The payments ontology is intended to be open to the use of any such classification scheme. The scheme first needs to made available as a SKOS Concept Scheme. For categories which relate to the expenditure analysis then payment:expenditureCategory can be used to associate the category with the expenditure. It is possible to use multiple different coding schemes simultaneously since the URI for the category unambiguously identifies both the scheme and the particular category within it. For categories which relate specifically to the actual good or service purchased rather than the expenditure analysis the ontology supports the notion of a description of the thing purchased (payment:Purchase) which can be associated with a category and a narrative description.

Capital expenses

In many organizations it common to treat capital and revenue/expense funding separately. While there can be organization-specific subdivisions of these (e.g. different ring-fenced revenue accounts) the notion of capital as opposed to other expenditure is common across many organizations and legal jurisdictions. In the UK it is recognized for taxation purposes though defined by case law rather than by statute.

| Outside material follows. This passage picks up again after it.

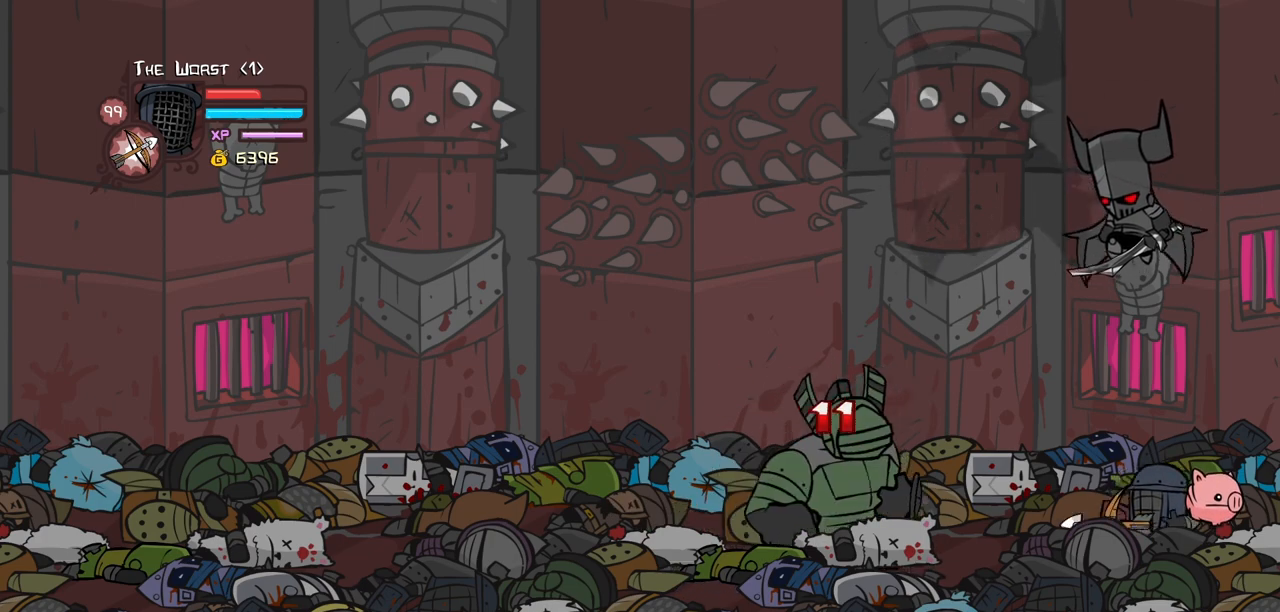
{"keys": [], "events": [[84, "item", "down"], [184, "item", "up"], [284, "item", "down"], [417, "item", "up"]]}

Since this categorization is so common we support it directly in the payments ontology by providing a SKOS concept scheme (payment:payment:expenditure-type) containing just two concepts (payment:capital and payment:revenue) which are both in that scheme as also typed as payment:ExpenditureType (a subclass of skos:Concept) for ease of access.

So we might have an expenditure:

<http://www.elmbridge.gov.uk/public/finance_line_level_data_01042009-31032010/expenditure1>
a payment:ExpenditureLine ;
rdfs:label "Expenditure Line 1 - capital payment for buildings"@en ;
payment:expenditureCategory payment:capital ...

Redaction

When publishing payments information there is typically a need to redact some information (particularly names of some suppliers) for reasons of commercial confidentiality agreements, privacy, data protection and so forth. In text publications and spreadsheets such information may be marked by a text string such as “REDACTED”. When publishing as linked data such a text string can still be used but we can also indicate the redaction in a machine accessible way through the payment:Redaction class.

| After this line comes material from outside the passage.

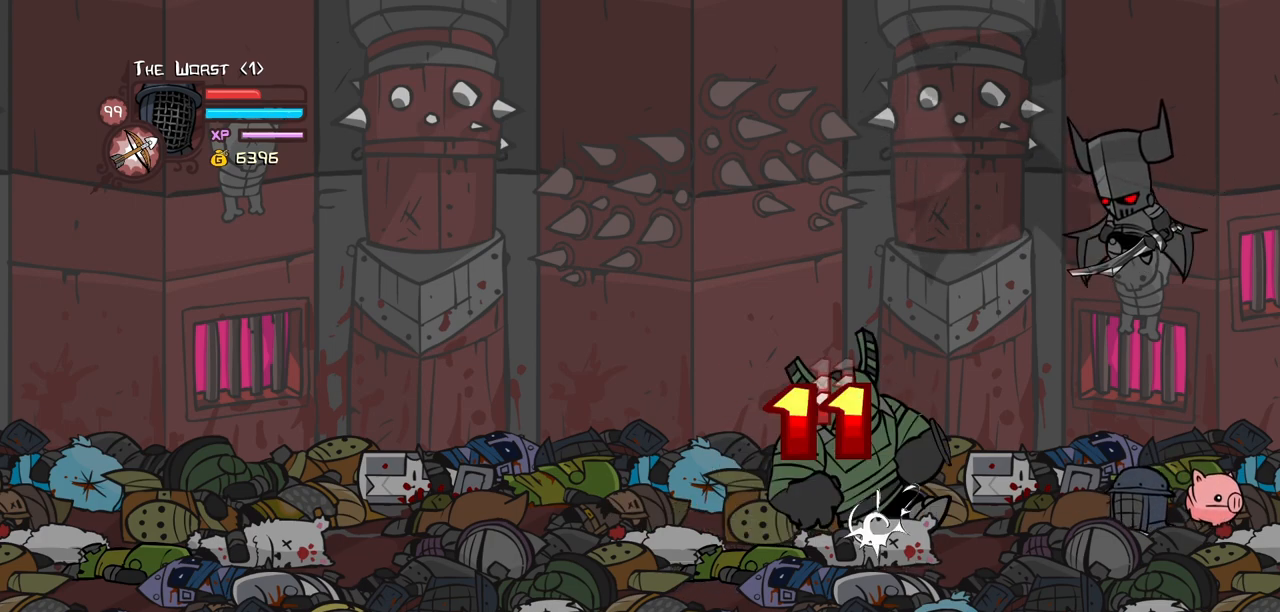
{"keys": [], "events": []}
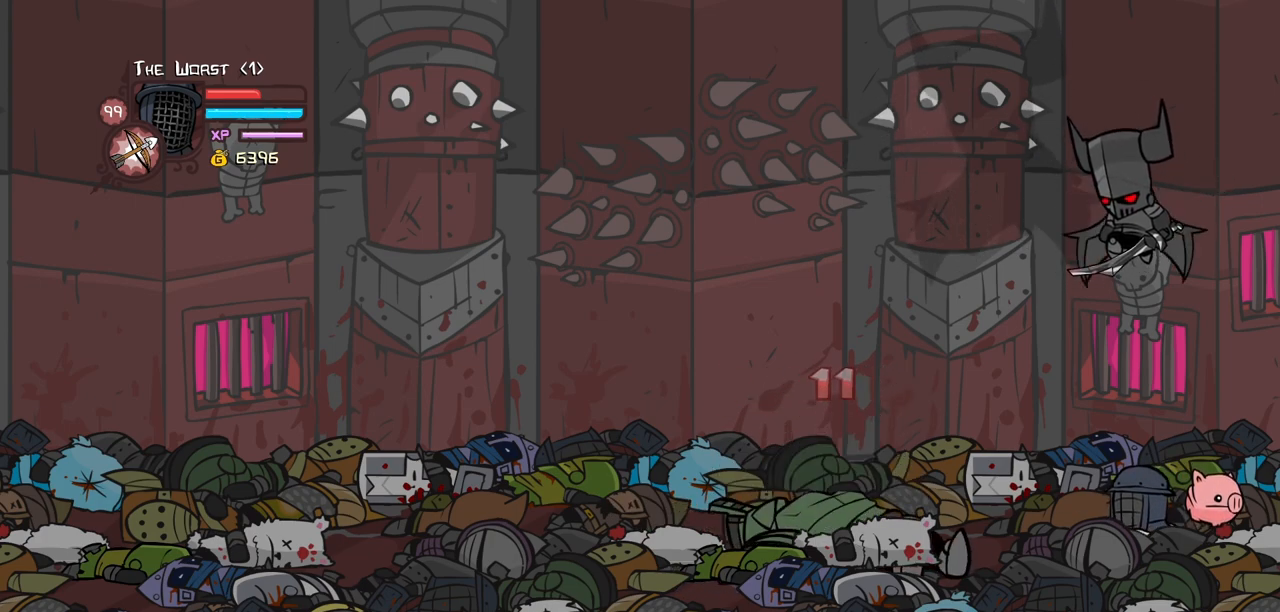
{"keys": ["item"], "events": [[67, "item", "down"], [167, "item", "up"], [267, "item", "down"], [400, "item", "up"], [500, "item", "down"]]}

For example, if the name of a supplier has been redacted this can be described in the dataset using the pattern:

<payment-123> a payment:Payment;
payment:payee <supplier-123> .


<supplier-123> a org:Organization;
rdfs:label [ a payment:Redaction; rdfs:label "REDACTED"@en ] .

This separation of the concept of the supplier, the redaction status and the text label gives us extra flexibility. For example, in some cases it may be acceptable to publish information that the same supplier was paid in return for multiple different services without publishing the identity of the supplier. In such situations the generated internal supplier URI can be reused for each relevant payment. If the co-identity of suppliers is also to be suppressed then a different URI would be created for each payment instance.

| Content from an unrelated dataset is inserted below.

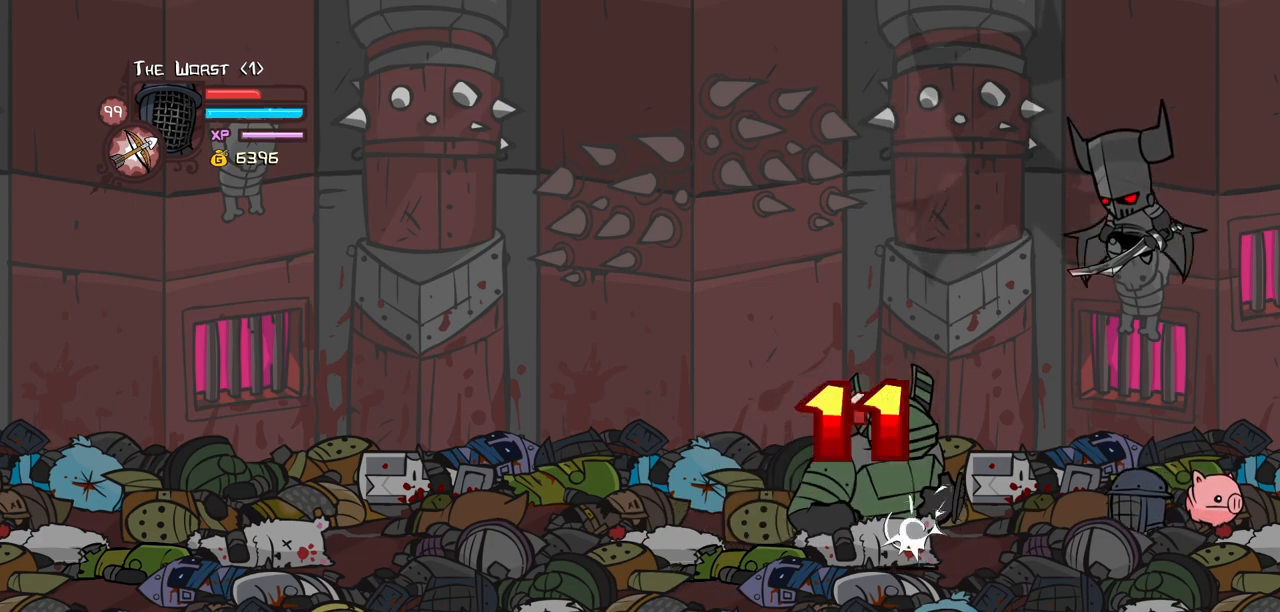
{"keys": [], "events": [[84, "item", "up"], [184, "item", "down"], [334, "item", "up"]]}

It is also possible further annotate the redaction with explanatory information, date of redaction and so forth. We recommend using DC Terms for this.

Technical Note. In some cases this approach to redaction will mean that a resource is used (to represent the redaction) in place of what would normally be a literal (e.g. a string or a number). In RDF and OWL Full semantics this is legal, a resource can denote any value including literal values. However, some data validators that impose stronger constraints or heuristic checks will warn about such substitutions and may need modification in order the run over data include redactions. Alternative approaches to redaction which avoid this problem are possible but they create greater problems with merging of datasets.

Extensions and well-formedness

RDF uses an open world, schemaless approach to modelling which makes it easy extend and add additional information using other vocabularies. For example, an authority which wished to show how the departments making the payments are grouped into higher organizational structures such as “Directorates” can do so (using the Organization ontology in that case) without needing to modify the payments ontology. Similarly annotations to explain the nature of a payment, to link it to an associated Freedom of Information request or to link it to source agencies that supplied the data can all be added using local or shared vocabularies and such annotations can be preserved through any RDF processing chain.

Conversely payments information is published with a wide range of levels of detail and the payments ontology is designed to permit information to be omitted from any given dataset. In the ontology itself the only constraints declared are that Payments must have at least one date, payer and payee. This means it is possible to publish data at only the payments level with no expenditure analysis. Note that since date is represented as a time interval rather than a specific instant the constraint of requiring a date is not strong, it is possible to publish at quarter, year or other resolutions.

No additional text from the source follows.